§ What is needed:
Once the pictures are set aside, transcribe the remaining data exactly.

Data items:
----------
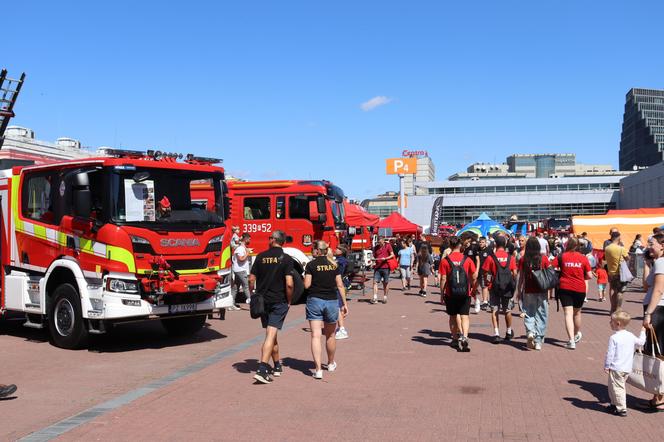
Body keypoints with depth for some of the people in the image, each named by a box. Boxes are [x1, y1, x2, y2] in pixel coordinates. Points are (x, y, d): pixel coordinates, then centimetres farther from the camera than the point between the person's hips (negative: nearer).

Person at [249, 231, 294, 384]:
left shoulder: (261, 257, 2)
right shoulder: (286, 259, -8)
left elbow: (251, 279, 3)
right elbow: (289, 284, -15)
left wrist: (252, 296, 16)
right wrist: (289, 301, -1)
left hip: (262, 301, 4)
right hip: (279, 301, -4)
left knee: (271, 333, 18)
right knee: (271, 335, -6)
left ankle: (277, 366, 30)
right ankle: (262, 369, -18)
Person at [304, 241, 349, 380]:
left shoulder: (311, 265, -6)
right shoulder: (334, 264, 4)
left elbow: (306, 285, -8)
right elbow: (340, 285, 4)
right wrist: (344, 303, 9)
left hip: (314, 300, -3)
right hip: (332, 301, 3)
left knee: (315, 335, -4)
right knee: (330, 335, 19)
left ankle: (318, 369, -14)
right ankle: (331, 363, 37)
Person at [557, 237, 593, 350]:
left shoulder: (562, 257, -4)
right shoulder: (583, 258, -2)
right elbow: (589, 275, -2)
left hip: (565, 288, -2)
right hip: (580, 289, 2)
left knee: (568, 314, -4)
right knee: (577, 312, 21)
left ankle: (571, 341, -16)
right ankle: (577, 334, 44)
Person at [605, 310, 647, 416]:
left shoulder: (614, 338, -16)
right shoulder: (631, 336, 4)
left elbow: (610, 354, -15)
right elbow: (640, 342, 23)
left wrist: (607, 366, -7)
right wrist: (643, 332, 39)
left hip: (616, 368, -8)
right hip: (627, 368, 8)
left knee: (617, 388, -1)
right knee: (616, 387, 20)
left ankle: (622, 409, -1)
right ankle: (615, 404, 28)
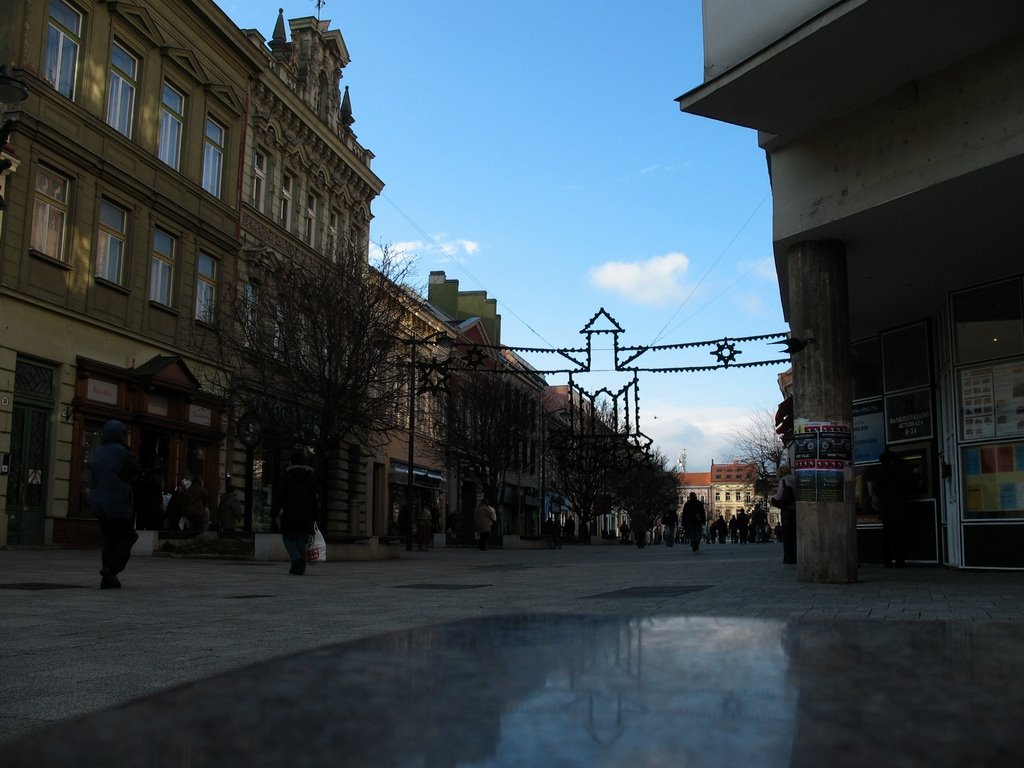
----------
§ Problem solution:
Body keypoints with depth for some of the people in the image, each named by a box. Boxes are [x1, y1, x2, y2] in pixel coordinates. Points are (x, y, d): pixel coordinates, then centimetres farther from the camera than the point between the person's hips (negative: nearer).

Person at [249, 231, 294, 384]:
left shoulder: (261, 257, 2)
right shoulder: (286, 259, -8)
left elbow: (251, 279, 3)
right elbow: (289, 284, -15)
left wrist: (252, 296, 16)
right wrist: (289, 301, -1)
left hip: (262, 301, 4)
right hip: (279, 301, -4)
left knee: (271, 333, 18)
right knee: (271, 335, -6)
left ankle: (277, 366, 30)
right ankle: (262, 369, -18)
Person at [304, 241, 349, 380]:
left shoulder: (311, 265, -6)
right shoulder: (334, 264, 4)
left elbow: (306, 285, -8)
right elbow: (340, 285, 4)
right wrist: (344, 303, 9)
left hip: (314, 300, -3)
right hip: (332, 301, 3)
left knee: (315, 335, -4)
right knee: (330, 335, 19)
left ankle: (318, 369, -14)
right ankle: (331, 363, 37)
Person at [557, 237, 593, 350]:
left shoulder: (562, 257, -4)
right shoulder: (583, 258, -2)
right elbow: (589, 275, -2)
left hip: (565, 288, -2)
right hip: (580, 289, 2)
left knee: (568, 314, -4)
right knee: (577, 312, 21)
left ankle: (571, 341, -16)
right ankle: (577, 334, 44)
Person at [605, 310, 647, 416]:
left shoulder: (614, 338, -16)
right shoulder: (631, 336, 4)
left elbow: (610, 354, -15)
right elbow: (640, 342, 23)
left wrist: (607, 366, -7)
right wrist: (643, 332, 39)
left hip: (616, 368, -8)
right hip: (627, 368, 8)
left knee: (617, 388, -1)
right knee: (616, 387, 20)
left ankle: (622, 409, -1)
right ankle: (615, 404, 28)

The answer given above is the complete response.